Example 1: Bank Liquidity Management
A large commercial bank, "Horizon Bank," needs to quickly raise $100 million for a single day to meet its regulatory reserve requirements. Instead of borrowing directly, Horizon Bank sells $100 million worth of U.S. Treasury bills to "Capital Trust," another financial institution, with an agreement to repurchase those exact Treasury bills the very next day for $100,010,000.
How it illustrates: Horizon Bank (the seller) effectively obtains a short-term loan of $100 million from Capital Trust. The U.S. Treasury bills serve as the security or collateral for this loan. Horizon Bank promises to buy back (repurchase) the securities on a specified date (the next day) at a specified price ($100,010,000), which includes the original loan amount plus a small amount of interest.
Example 2: Corporate Treasury Operations
A multinational technology company, "Innovate Corp.," has a large amount of cash in its treasury department that it wants to invest overnight to earn a small, low-risk return, but it needs the funds readily available for a major acquisition payment the following morning. Innovate Corp. enters into a repurchase agreement where it "buys" government bonds from a securities dealer, with the understanding that the dealer will buy them back the next day at a slightly higher price.
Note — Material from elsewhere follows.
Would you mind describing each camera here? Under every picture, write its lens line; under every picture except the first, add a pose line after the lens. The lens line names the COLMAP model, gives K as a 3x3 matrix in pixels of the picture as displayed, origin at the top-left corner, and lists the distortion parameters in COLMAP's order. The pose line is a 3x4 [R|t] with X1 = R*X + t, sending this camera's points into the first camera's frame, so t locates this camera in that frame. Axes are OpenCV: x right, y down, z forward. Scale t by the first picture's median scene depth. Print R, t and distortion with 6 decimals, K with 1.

How it illustrates: In this scenario, Innovate Corp. is the "buyer" in the repo transaction. It provides a short-term loan to the securities dealer, receiving government bonds as collateral. The dealer agrees to repurchase the bonds the next day at a specified price, allowing Innovate Corp. to earn a low-risk, short-term return on its excess cash while ensuring the principal funds are available precisely when needed.
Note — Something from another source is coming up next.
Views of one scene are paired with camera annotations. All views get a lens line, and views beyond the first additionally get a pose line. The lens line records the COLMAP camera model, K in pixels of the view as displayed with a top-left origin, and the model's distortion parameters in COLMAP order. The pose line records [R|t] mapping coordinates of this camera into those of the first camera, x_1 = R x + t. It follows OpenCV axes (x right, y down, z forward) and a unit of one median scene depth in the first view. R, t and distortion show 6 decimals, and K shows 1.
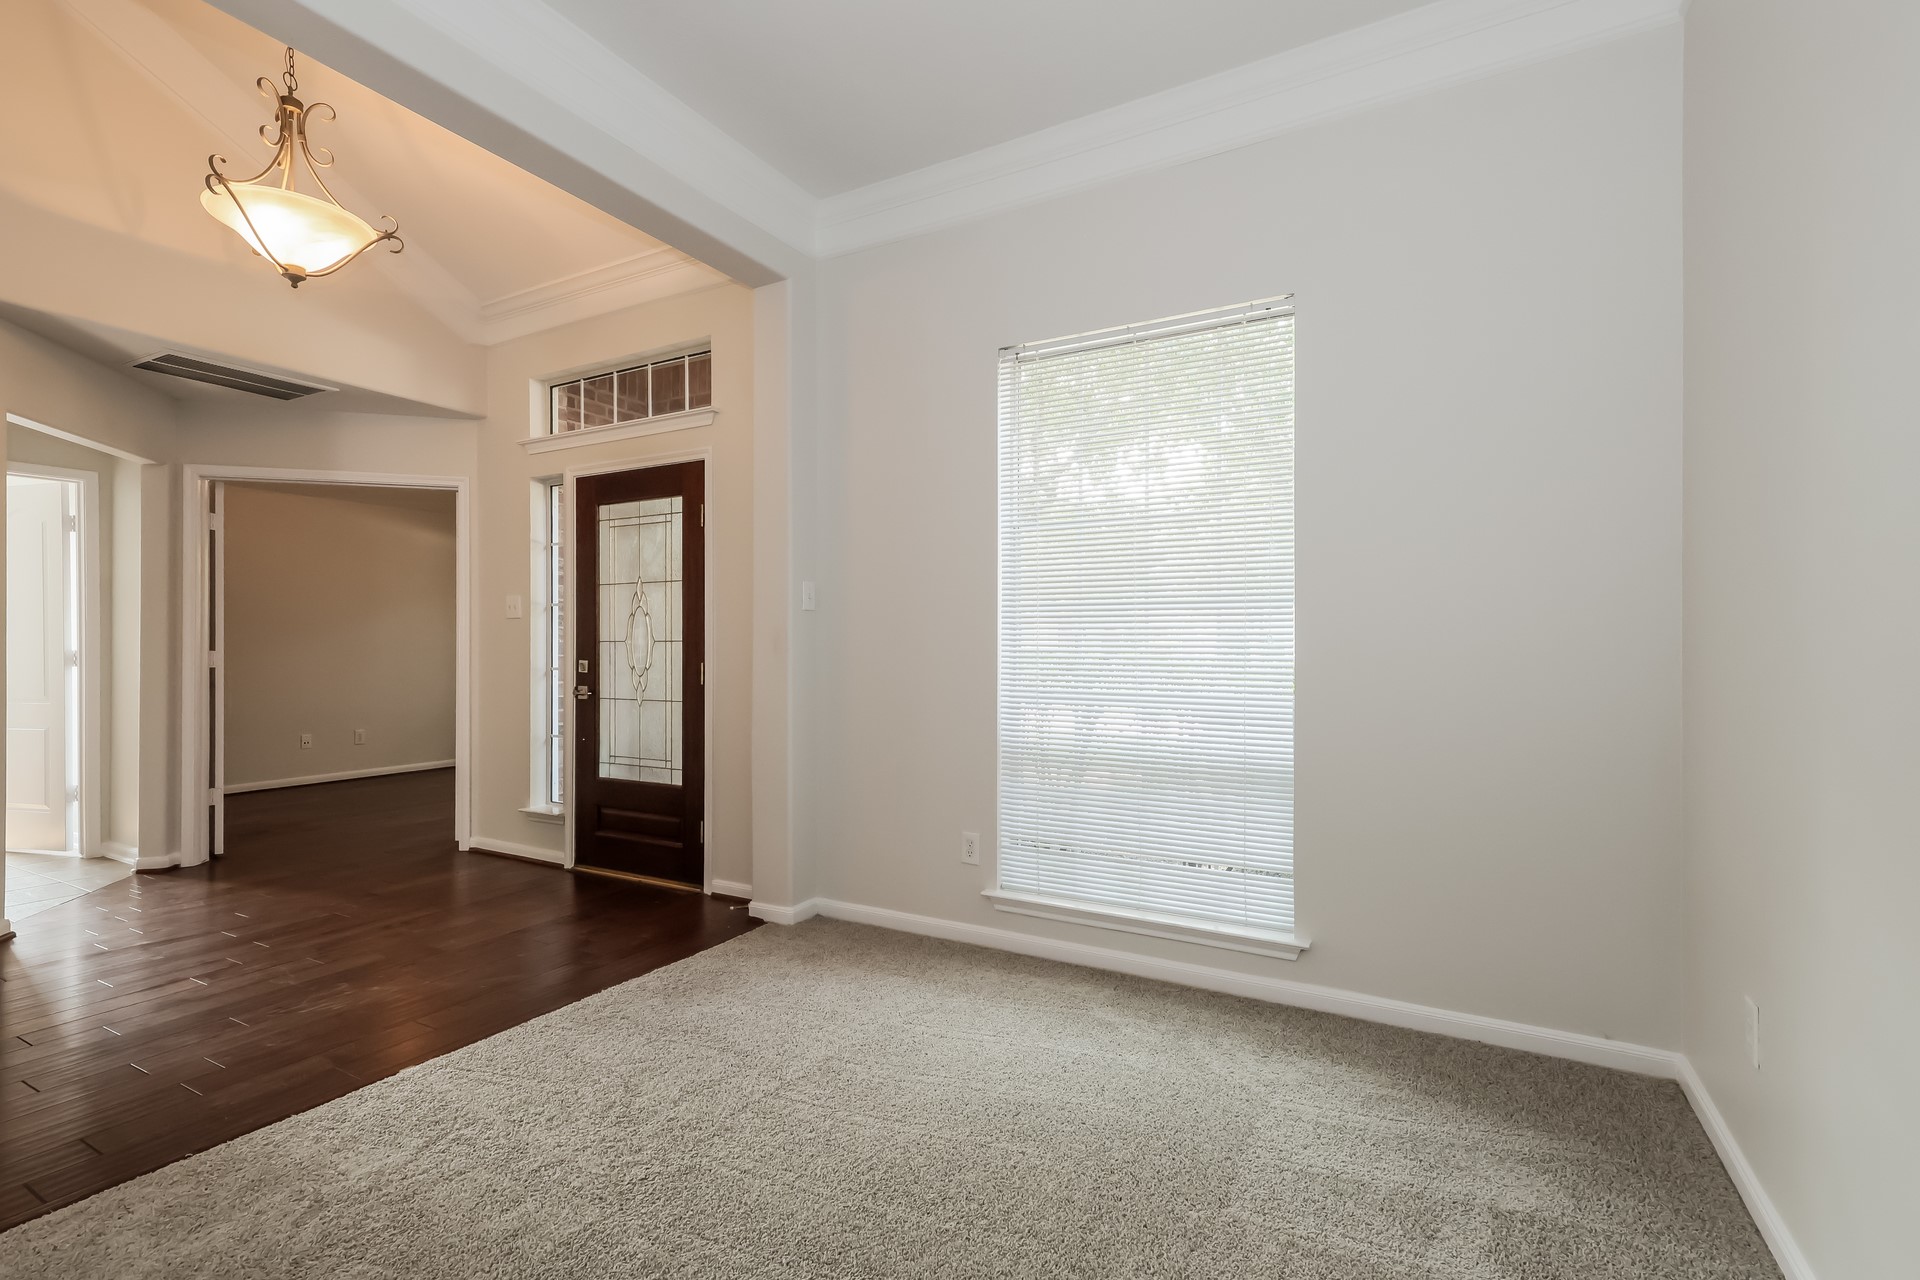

Example 3: Investment Firm Funding
An investment firm, "Global Assets Management," holds a significant portfolio of high-grade corporate bonds. To take advantage of a sudden, lucrative short-term trading opportunity that requires immediate cash, Global Assets Management enters into a repurchase agreement. It sells a portion of its corporate bonds to a money market fund for a week, agreeing to buy them back at the end of the week for a slightly higher, pre-agreed price.
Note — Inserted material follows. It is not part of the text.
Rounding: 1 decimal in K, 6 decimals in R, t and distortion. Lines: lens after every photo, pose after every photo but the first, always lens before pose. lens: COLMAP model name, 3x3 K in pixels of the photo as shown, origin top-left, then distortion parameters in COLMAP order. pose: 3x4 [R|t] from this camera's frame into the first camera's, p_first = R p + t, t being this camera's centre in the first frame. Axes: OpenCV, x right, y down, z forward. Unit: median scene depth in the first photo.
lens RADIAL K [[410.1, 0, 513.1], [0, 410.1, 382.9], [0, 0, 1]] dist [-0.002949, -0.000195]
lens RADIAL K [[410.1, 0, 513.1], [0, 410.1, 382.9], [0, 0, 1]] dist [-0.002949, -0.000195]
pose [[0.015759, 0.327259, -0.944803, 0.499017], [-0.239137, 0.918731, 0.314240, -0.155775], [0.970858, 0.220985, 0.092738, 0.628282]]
How it illustrates: Global Assets Management uses its corporate bonds as collateral to secure a short-term cash infusion (a loan) from the money market fund. The firm commits to repurchasing the bonds on a specific future date at a pre-agreed price, allowing it to access liquidity for its trading strategy without having to permanently sell its long-term bond holdings.
Simple Definition
A repurchase agreement, commonly known as a "repo," is a short-term loan where one party sells a security to another. The seller simultaneously agrees to buy back the same security on a specified future date at a predetermined price. This arrangement effectively functions as a collateralized loan.